Но, с другой стороны, — опера. И не просто опера, а немецкая национальная опера. О ней он мечтал с самой ранней юности. Основы ее заложил еще в «Похищении из сераля». Несколько лет назад написал для придворного представления маленькую немецкую комическую оперу «Директор театра». И вот сейчас, находясь в наивысшем расцвете творческих сил, умудренный опытом «Фигаро» и «Дон Жуана», во всеоружии мастерства, неужели же он сейчас сам откажется от возможности претворить в жизнь давнишнюю заветную мечту?

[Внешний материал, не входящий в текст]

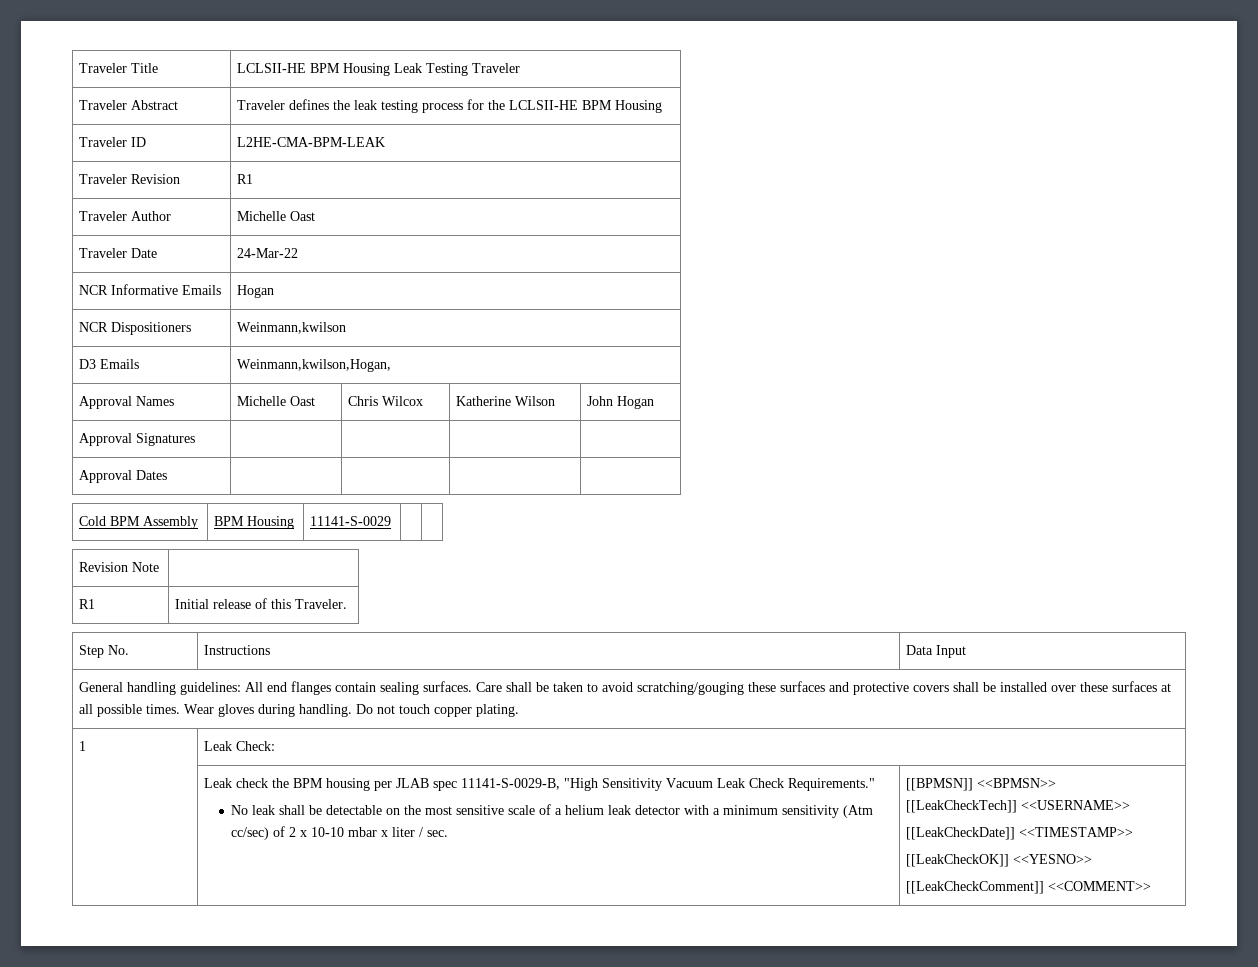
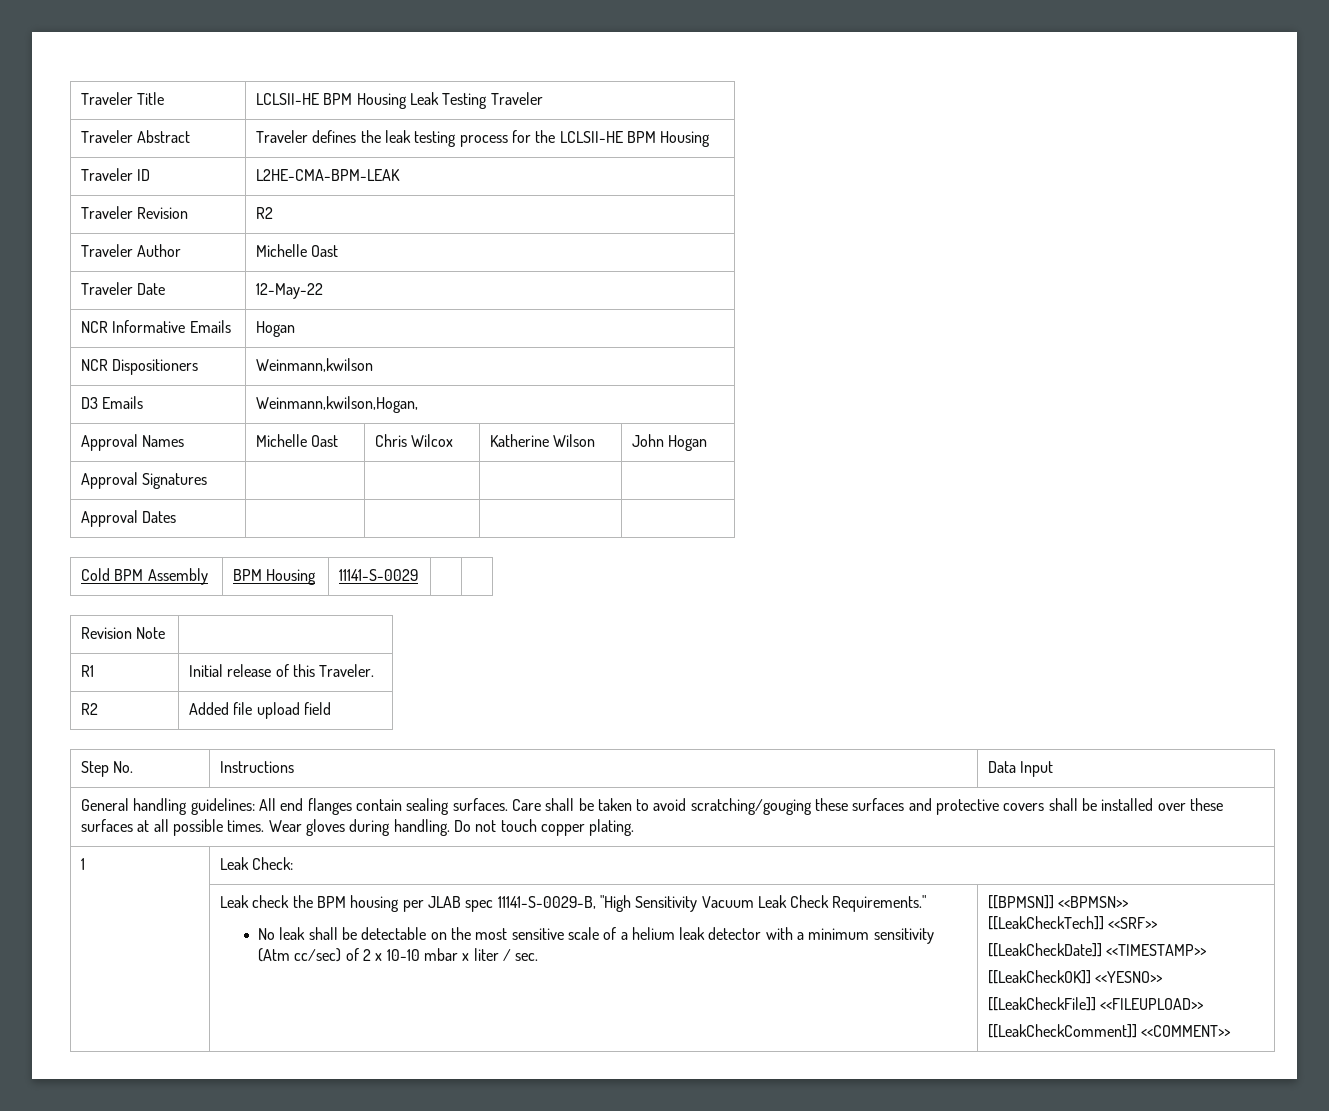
[237,174,254,184] R1 -> [256,207,274,219] R2
[237,248,299,258] 24-Mar-22 -> [256,283,324,299] 12-May-22
(348, 604) none -> [81,703,99,715] [189,702,331,719] // R2 | Added file upload field
[1021,800,1131,810] <<USERNAME>> -> [1108,917,1159,929] <<SRF>>
(1093, 859) none -> [988,997,1205,1011] // [[LeakCheckFile]] <<FILEUPLOAD>>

Благоразумие! Если бы следовать его голосу, он и по сей день оставался бы в Зальцбурге, жил спокойной, обеспеченной жизнью, писал по заказу и по вкусу архиепископа и графа Арко, служил, прислуживался, выслуживал пенсию под старость лет.

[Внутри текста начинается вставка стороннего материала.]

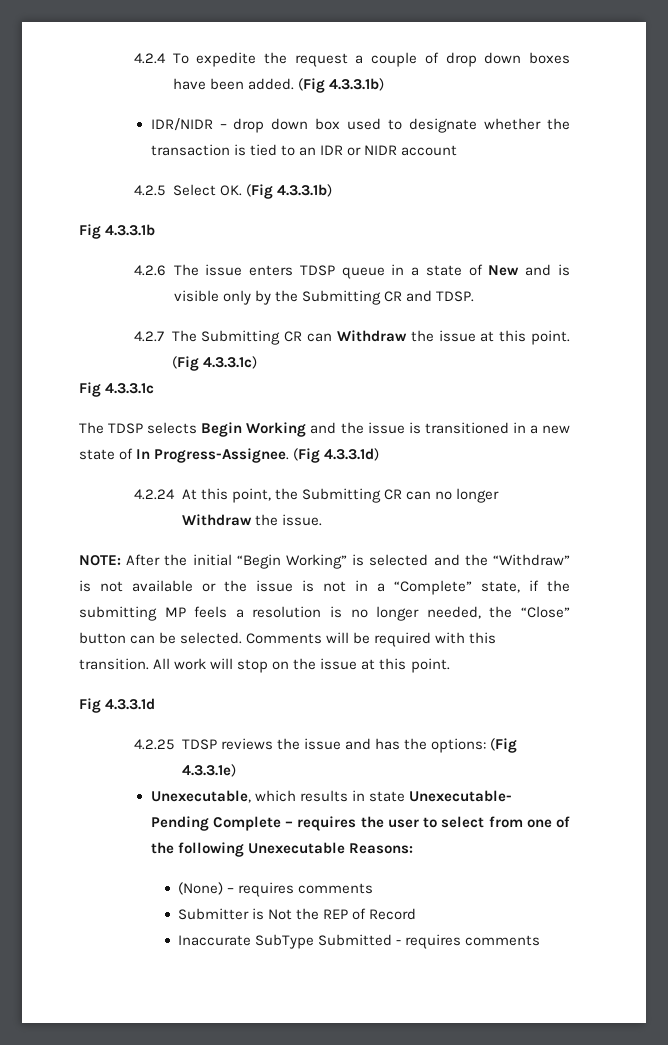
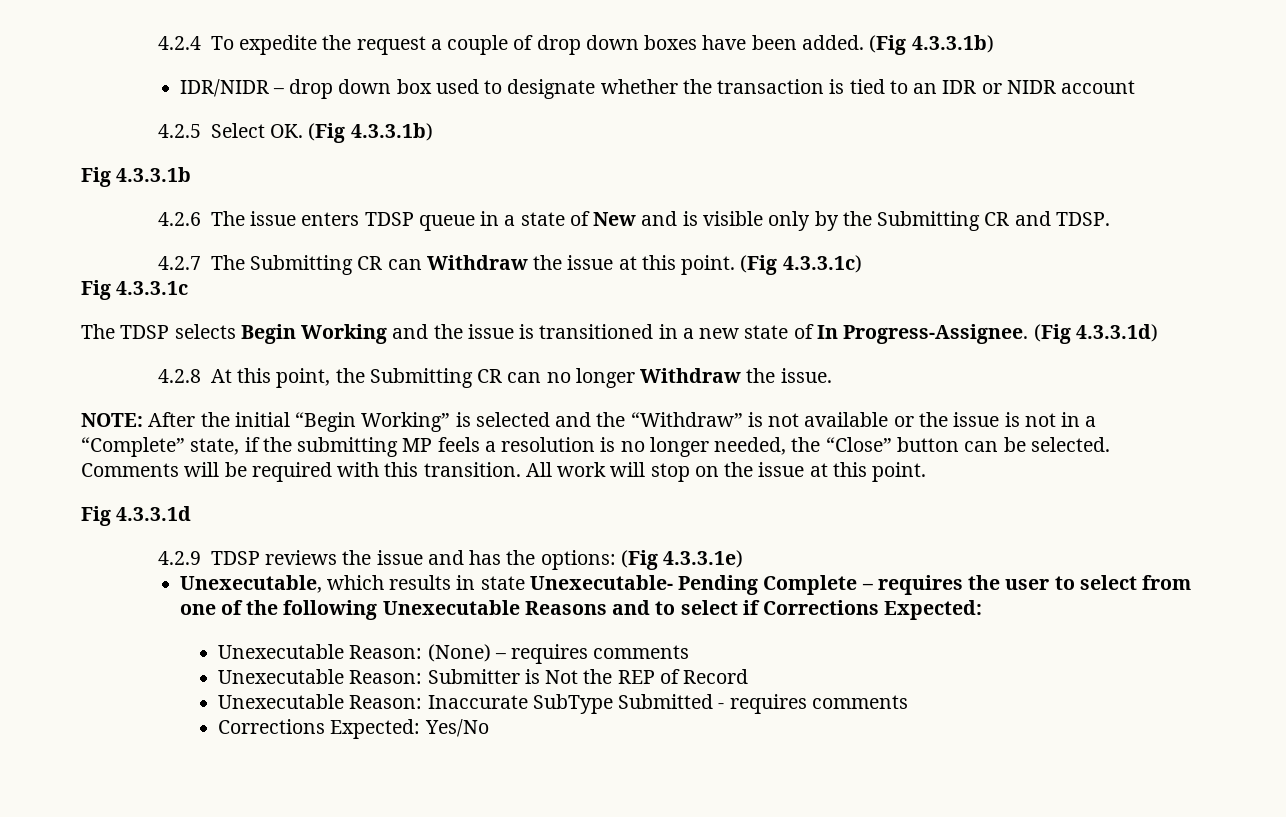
[134,489,176,500] 4.2.24 -> [158,369,202,383] 4.2.8
[134,739,175,750] 4.2.25 -> [158,551,202,565] 4.2.9
[348,843,413,854] Reasons: // -> [524,600,983,620] [218,644,423,659] Reasons and to select if Corrections Expected: // Unexecutable Reason:
(374, 888) none -> [218,669,423,684] Unexecutable Reason:
(417, 914) none -> [218,694,423,709] Unexecutable Reason:
(541, 940) none -> [218,719,489,739] // Corrections Expected: Yes/No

Спокойная жизнь! Многим ли она отличается от жизни того вон разъевшегося черного таракана, который выполз из-под печки. Весь век свой сидит в щели, за печкой, где тепло, темно и спокойно. Случайно вылезет на свет, поводит недовольно усами — и снова обратно в свою спокойную тьму.

Моцарт подошел к окну, отдернул гардину. Золотые солнечные столбы выросли в комнате. Словно лучистые, прозрачно невесомые колонны в сказочно прекрасном храме Солнца и Света.

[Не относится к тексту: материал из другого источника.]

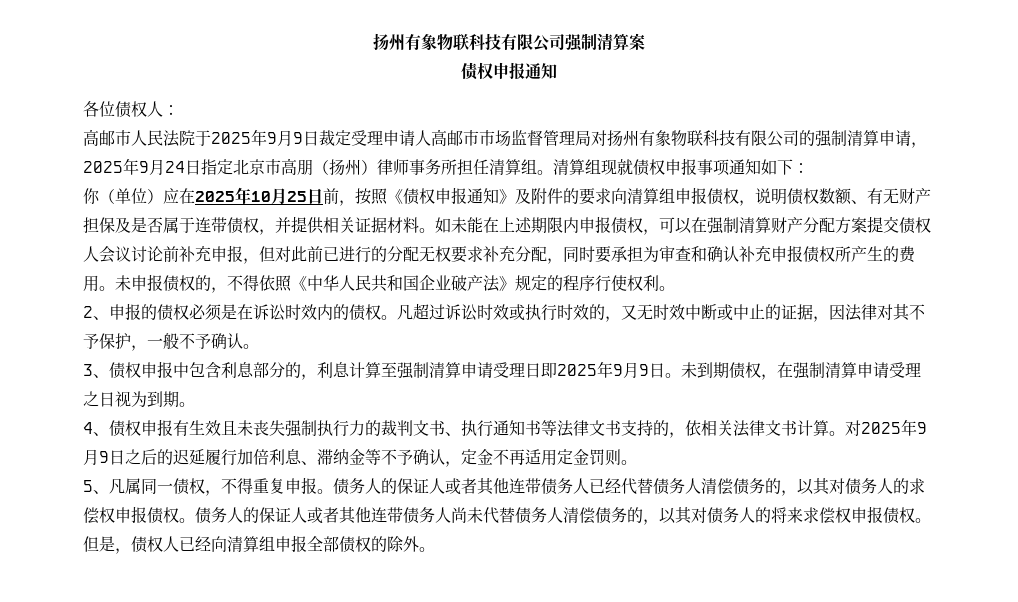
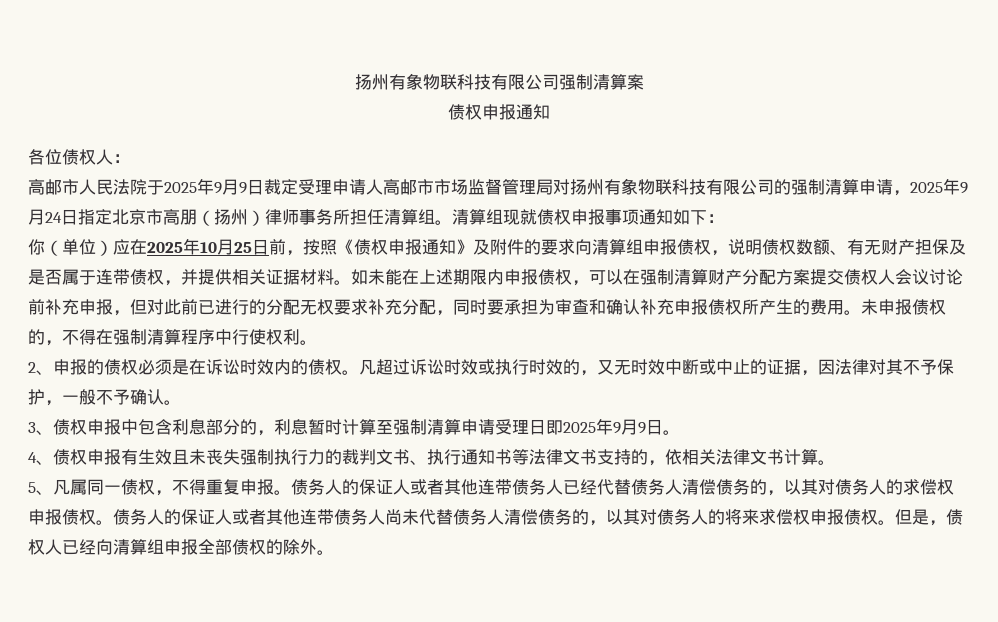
[259,275,595,292] 依照《中华人民共和国企业破产法》规定的程序 -> [96,329,232,345] 在强制清算程序中
(350, 369) none -> [308,419,342,435] 暂时
[681,362,921,380] [83,391,195,407] 未到期债权，在强制清算申请受理之日视为到期。 -> (680, 432) none
[845,419,927,436] [83,448,637,467] 对2025年9月9日之后的迟延履行加倍利息、滞纳金等不予确认，定金不再适用定金罚则。 -> (835, 462) none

Опера должна быть сказочной. Волшебная опера — какой простор для фантазии!.. Как славно, должно быть, писать такую оперу! Он еще не знал ее сюжета, не был знаком ни с одним из ее образов, но он уже тянулся к ней, к этой сказочно-волшебной немецкой опере.

Моцарт зашагал по комнате. С каждым новым поворотом шаги его ускорялись, движения становились резче и размашистей. Проходя мимо стола, широким рукавом халата задел стакан, он опрокинулся и со звоном покатился по столу, но у самого края задержался, упершись в хлебную корку.

Но Моцарт ничего этого не замечал. Поглощенный своими мыслями, он быстро ходил по комнате, размахивая руками и что-то бормоча себе под нос.

И вдруг остановился. Внимательно прислушался. Тихий, едва уловимый стук: «Та-та-та-та-та-та». Словно кто-то барабанит пальцами по столу. Жесткий ритмический рисунок: «Та-та-та-та-та-та…» От этого дробного перестука никуда не уйдешь. Он заполняет уши, отдается в голове, отзывается в сердце, и оно начинает учащенно биться в такт.

«Та-та-та-та-та-та…»

Откуда эти беспокоящие звуки? Как избавиться от них? Надо найти их источник.

Моцарт оглядывается, ищет. И, наконец, находит — из опрокинутого стакана капает на пол вода. Он ставит стакан на место, закатывает скатерть, отжимает из нее воду. Капель нет, но стук остался. Теперь он внутри него — стал смутной, монотонно-однообразной мелодией, стремительно движущейся в быстром и напряженном ритме. Собственно, это еще только начало мелодии. Нет завершения. И это мучит, не дает освободиться от навязчивых звуков.